1. Dans la parabole du pasteur et de la brebis perdue, Jésus a voulu expliquer comment Dieu est. Il paraît surprenant que Jésus ait comparé les sentiments et l’attitude de Dieu avec ceux d’un berger. Avec les publicains et d’autres métiers méprisables (usuriers, changeurs), les bergers étaient devenus au temps de Jésus des gens de mauvaise réputation, comptés sans hésitations parmi les pécheurs.

2. Le pasteur de l’histoire de Jésus a cent brebis. Pour les habitudes de l’époque, c’était un troupeau de moyenne importance. Chez les bédouins, les troupeaux avaient ordinairement entre 20 et 200 animaux, en comptant les brebis et les chèvres. Un troupeau de cent brebis était confié exclusivement à un berger qui, à cause de sa mauvaise position économique, ne pouvait pas se permettre d’avoir un quelconque salarié pour lui venir en aide. En Palestine, les bergers avaient l’habitude de compter leur troupeau à la tombée de la nuit, avant d’entrer dans le bercail, pour être sûr qu’il n’avait perdu aucun animal.

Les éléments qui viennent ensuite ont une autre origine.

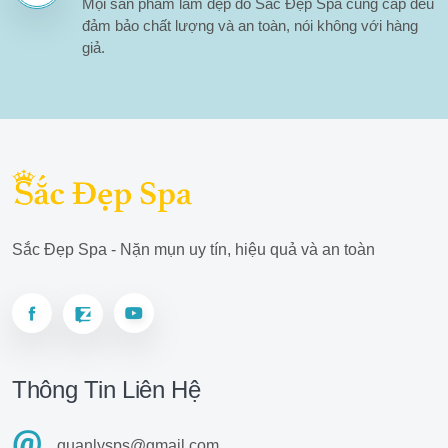
Mọi sản phẩm làm đẹp do Sắc Đẹp Spa cung cấp đều
đảm bảo chất lượng và an toàn, nói không với hàng
giả.
Sắc Đẹp Spa - Nặn mụn uy tín, hiệu quả và an toàn
Thông Tin Liên Hệ
quanlysps@gmail.com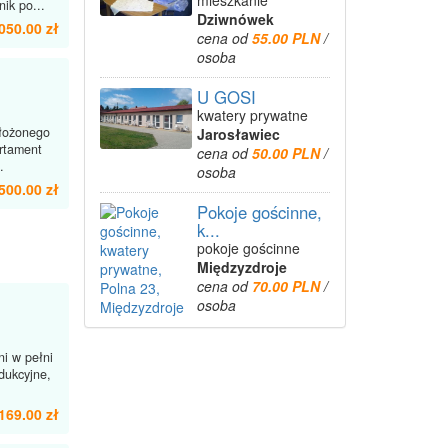
mieszkanie
ik po...
Dziwnówek
050.00 zł
cena od
55.00 PLN
/
osoba
U GOSI
kwatery prywatne
łożonego
Jarosławiec
rtament
cena od
50.00 PLN
/
.
osoba
500.00 zł
Pokoje gościnne,
k...
pokoje gościnne
Międzyzdroje
cena od
70.00 PLN
/
osoba
ni w pełni
dukcyjne,
169.00 zł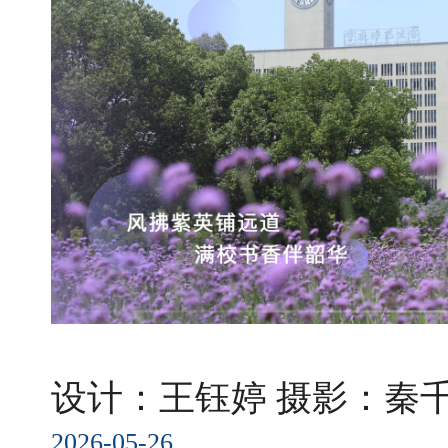
设计：王钰婷 摄影：秦
2026-05-26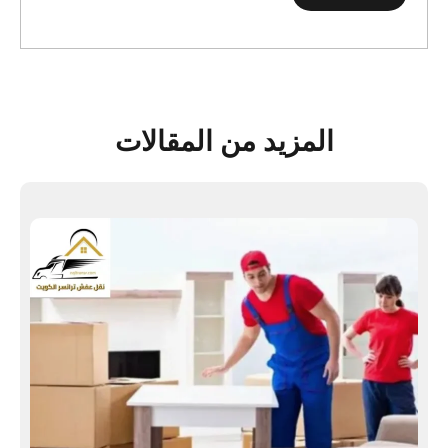
المزيد من المقالات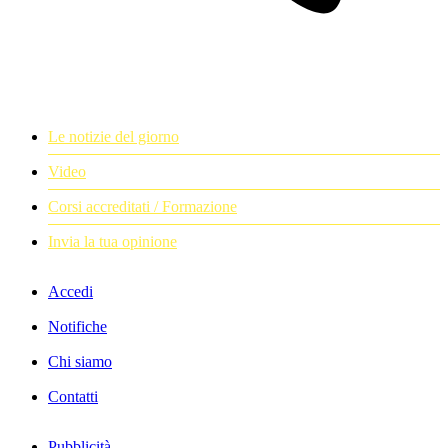
Le notizie del giorno
Video
Corsi accreditati / Formazione
Invia la tua opinione
Accedi
Notifiche
Chi siamo
Contatti
Pubblicità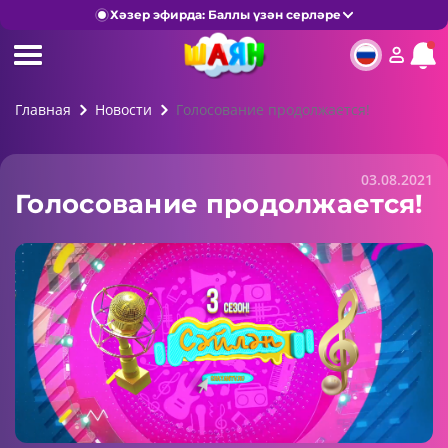
Хәзер эфирда: Баллы үзән серләре
Главная
Новости
Голосование продолжается!
03.08.2021
Голосование продолжается!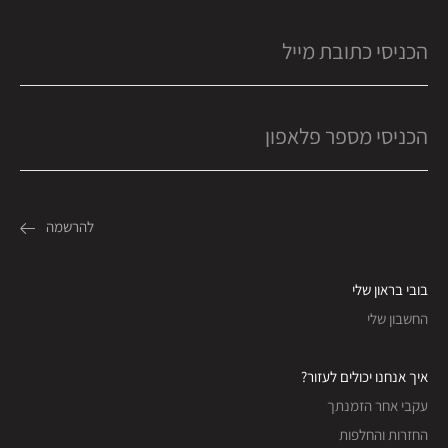
בובי בראון שלי
החשבון שלי
איך אנחנו יכולים לעזור?
עקבי אחר הזמנתך
החזרות והחלפות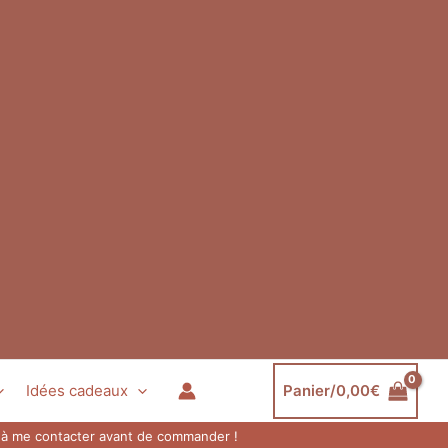
Idées cadeaux
Panier/
0,00
€
as à me contacter avant de commander !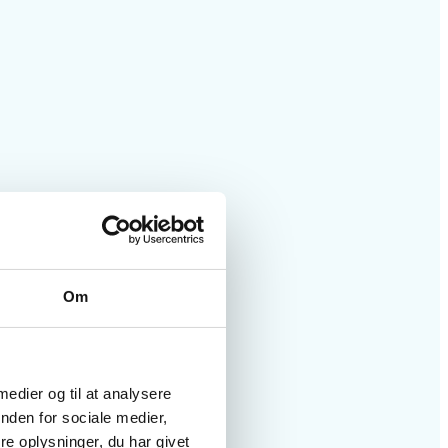
Om
 medier og til at analysere
nden for sociale medier,
e oplysninger, du har givet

3. Dans la parabole de la brebis perdue, Jésus a comparé Dieu à un berger. Et en d’autres occasions il s’est comparé lui-même à un bon berger. Ces comparaisons ont plusieurs antécédents dans l’Ancien Testament. Le texte du prophète Ezéchiel (34,1-31) où l’on annonçait les temps messianiques est la source la plus directe où Jésus a trouvé son inspiration pour la comparaison. Et cela a tellement impressionné les disciples que cette image du bon pasteur et de la brebis perdue sur ses épaules a été, avec le poisson et les pains, le symbole le plus fréquent utilisé dans l’art par les premiers chrétiens On trouve l’image du bon pasteur dans les sculptures, les sépulcres, les autels et sur les murs des catacombes romaines où les chrétiens persécutés se réunissaient pour prier et célébrer leur foi.